Members of the unit are involved in a number of specific research activities:
Initiative on Cosmic Destinies (CoDe):
The Galactic Astronomy unit is host of one of the largest groups performing observational studies of stars in the late stages of stellar evolution. The aim of this group is to determine the processes involved in the enrichment of the interstellar medium by stellar winds and the shaping of planetary nebulae. This includes the study of dust formation, circumstellar chemistry, magnetic fields and outflow kinematics.
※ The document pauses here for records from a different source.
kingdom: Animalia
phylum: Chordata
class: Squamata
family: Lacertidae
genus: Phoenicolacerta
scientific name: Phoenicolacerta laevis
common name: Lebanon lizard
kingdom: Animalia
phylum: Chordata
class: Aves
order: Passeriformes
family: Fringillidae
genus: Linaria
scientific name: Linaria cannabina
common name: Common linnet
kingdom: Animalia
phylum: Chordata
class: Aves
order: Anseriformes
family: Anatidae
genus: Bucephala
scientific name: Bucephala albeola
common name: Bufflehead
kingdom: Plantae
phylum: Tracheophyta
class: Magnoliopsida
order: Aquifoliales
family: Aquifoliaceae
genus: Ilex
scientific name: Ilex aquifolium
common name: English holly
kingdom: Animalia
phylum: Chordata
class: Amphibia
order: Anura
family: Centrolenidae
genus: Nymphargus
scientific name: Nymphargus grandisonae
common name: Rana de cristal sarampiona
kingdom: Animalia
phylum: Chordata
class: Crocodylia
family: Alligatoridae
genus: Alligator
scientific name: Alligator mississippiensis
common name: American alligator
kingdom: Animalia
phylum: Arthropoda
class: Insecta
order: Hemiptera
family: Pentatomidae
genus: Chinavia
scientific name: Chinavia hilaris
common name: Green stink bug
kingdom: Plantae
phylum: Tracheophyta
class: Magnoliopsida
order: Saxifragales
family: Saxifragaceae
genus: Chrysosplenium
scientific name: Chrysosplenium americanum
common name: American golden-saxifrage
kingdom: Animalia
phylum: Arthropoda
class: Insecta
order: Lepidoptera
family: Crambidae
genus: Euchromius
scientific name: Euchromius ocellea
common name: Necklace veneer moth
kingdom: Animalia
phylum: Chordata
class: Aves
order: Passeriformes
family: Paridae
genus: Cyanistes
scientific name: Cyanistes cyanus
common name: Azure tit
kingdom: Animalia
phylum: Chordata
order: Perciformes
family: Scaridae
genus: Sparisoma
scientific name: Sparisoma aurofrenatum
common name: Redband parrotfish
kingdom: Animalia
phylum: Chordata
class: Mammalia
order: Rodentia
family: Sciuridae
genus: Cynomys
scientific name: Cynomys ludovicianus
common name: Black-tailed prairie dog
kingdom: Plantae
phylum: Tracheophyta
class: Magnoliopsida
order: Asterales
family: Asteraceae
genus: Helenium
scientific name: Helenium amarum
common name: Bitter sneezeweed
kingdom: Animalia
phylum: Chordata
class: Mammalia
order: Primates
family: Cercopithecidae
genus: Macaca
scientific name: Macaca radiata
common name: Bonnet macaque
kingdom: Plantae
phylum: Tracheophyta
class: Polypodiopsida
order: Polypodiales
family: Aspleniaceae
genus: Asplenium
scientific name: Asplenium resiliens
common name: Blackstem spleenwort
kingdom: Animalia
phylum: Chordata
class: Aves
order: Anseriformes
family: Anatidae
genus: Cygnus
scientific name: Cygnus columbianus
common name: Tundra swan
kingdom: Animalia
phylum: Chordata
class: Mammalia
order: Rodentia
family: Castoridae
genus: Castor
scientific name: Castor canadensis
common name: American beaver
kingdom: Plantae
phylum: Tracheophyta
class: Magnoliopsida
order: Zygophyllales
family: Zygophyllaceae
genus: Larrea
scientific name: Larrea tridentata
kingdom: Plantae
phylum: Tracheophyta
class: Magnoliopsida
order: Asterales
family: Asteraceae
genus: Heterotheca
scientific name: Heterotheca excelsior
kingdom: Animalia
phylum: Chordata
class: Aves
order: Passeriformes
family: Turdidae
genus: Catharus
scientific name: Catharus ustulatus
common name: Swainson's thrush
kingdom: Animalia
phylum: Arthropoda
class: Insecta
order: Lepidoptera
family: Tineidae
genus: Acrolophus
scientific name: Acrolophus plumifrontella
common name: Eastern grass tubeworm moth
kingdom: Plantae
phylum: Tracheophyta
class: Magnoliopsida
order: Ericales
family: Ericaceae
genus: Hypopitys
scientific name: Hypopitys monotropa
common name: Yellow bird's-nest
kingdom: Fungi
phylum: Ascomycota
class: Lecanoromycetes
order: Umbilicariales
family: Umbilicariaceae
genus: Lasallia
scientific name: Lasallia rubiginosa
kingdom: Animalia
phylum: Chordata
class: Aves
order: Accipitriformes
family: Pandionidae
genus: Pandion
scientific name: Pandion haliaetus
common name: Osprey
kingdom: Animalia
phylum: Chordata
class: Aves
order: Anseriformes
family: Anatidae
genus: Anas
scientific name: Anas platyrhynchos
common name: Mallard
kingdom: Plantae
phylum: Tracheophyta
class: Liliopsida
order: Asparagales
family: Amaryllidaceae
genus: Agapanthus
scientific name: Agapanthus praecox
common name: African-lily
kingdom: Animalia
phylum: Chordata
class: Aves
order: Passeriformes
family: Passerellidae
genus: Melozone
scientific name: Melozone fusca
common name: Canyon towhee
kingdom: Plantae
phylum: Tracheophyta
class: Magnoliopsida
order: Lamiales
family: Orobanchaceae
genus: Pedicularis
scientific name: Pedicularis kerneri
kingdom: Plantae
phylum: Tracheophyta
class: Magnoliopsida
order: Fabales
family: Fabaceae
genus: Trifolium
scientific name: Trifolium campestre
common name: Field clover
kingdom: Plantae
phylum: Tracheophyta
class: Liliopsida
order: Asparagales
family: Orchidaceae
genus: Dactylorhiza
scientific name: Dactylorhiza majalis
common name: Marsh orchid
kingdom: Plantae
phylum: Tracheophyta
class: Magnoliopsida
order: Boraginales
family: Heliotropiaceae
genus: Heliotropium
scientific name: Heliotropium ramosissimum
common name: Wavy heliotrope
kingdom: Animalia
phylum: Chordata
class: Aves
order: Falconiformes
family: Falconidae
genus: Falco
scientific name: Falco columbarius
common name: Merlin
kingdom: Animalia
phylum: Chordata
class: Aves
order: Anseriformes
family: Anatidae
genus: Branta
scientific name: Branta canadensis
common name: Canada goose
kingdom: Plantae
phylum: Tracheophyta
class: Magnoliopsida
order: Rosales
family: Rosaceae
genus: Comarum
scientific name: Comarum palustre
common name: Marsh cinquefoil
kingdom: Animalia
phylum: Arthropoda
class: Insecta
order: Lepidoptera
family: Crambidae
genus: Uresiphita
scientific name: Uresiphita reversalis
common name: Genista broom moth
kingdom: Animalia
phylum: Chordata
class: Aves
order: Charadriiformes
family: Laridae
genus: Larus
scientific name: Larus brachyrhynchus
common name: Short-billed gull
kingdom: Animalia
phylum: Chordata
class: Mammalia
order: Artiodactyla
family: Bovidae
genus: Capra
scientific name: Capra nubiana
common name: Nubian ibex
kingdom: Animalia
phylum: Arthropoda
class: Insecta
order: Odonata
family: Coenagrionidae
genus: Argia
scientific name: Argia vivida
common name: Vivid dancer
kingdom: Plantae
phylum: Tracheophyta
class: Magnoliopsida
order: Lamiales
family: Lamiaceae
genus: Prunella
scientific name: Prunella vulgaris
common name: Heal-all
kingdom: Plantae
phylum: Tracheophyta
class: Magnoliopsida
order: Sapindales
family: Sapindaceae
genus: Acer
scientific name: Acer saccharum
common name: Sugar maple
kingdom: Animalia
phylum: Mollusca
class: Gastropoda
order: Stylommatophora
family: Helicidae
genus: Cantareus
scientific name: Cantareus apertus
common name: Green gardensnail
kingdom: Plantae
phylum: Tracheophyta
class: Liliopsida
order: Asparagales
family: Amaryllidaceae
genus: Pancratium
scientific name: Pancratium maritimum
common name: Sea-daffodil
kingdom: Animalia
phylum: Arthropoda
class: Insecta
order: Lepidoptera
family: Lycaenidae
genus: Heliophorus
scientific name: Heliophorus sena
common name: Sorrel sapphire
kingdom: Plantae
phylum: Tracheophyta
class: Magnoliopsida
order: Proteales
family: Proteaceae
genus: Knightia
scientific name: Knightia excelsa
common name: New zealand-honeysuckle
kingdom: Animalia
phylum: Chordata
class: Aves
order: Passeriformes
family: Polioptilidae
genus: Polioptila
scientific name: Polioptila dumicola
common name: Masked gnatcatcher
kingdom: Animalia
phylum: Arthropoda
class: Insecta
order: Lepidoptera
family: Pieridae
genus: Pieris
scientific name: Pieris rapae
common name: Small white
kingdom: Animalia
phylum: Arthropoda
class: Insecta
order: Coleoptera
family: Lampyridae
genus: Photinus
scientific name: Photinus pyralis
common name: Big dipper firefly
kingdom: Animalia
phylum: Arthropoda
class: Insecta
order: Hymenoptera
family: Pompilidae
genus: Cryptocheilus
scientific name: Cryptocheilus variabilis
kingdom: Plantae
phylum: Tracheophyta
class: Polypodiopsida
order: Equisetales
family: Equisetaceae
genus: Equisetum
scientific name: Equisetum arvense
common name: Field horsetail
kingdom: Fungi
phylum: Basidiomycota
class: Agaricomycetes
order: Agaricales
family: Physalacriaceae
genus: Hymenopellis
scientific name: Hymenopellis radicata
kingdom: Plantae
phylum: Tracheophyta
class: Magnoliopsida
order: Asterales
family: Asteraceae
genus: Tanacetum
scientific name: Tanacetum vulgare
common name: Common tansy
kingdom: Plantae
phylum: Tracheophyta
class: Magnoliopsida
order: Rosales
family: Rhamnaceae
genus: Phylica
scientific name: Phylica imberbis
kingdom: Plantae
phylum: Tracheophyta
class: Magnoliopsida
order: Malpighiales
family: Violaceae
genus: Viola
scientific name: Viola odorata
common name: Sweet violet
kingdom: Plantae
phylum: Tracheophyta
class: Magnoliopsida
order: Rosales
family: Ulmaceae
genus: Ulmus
Chalmers Initiative on Cosmic Origins (CICO):
Addressing fundamental questions about the formation of galaxies, stars, planets and life in the Universe, CICO and its counterpart VICO (Virginia Initiative on Cosmic Origins) are an international research collaboration between Chalmers University of Technology and the University of Virginia, Charlottesville, VA, USA. Its research is focused on many aspects of Cosmic Origins Science including, but not limited to, the study of massive and low-mass star formation, outflow launching, magnetic fields, protostellar chemistry and planet formation. Link to the cosmic origins web site.
Exoplanets and the solar system:
The unit is involved in recent and upcoming space telescopes to study exoplanets and their host stars, as well as the atmospheres of exoplanets and solar system moons. Specifically, this concerns the upcoming Plato, Cheops and Ariel exoplanet missions and the JUICE mission to Jupiter.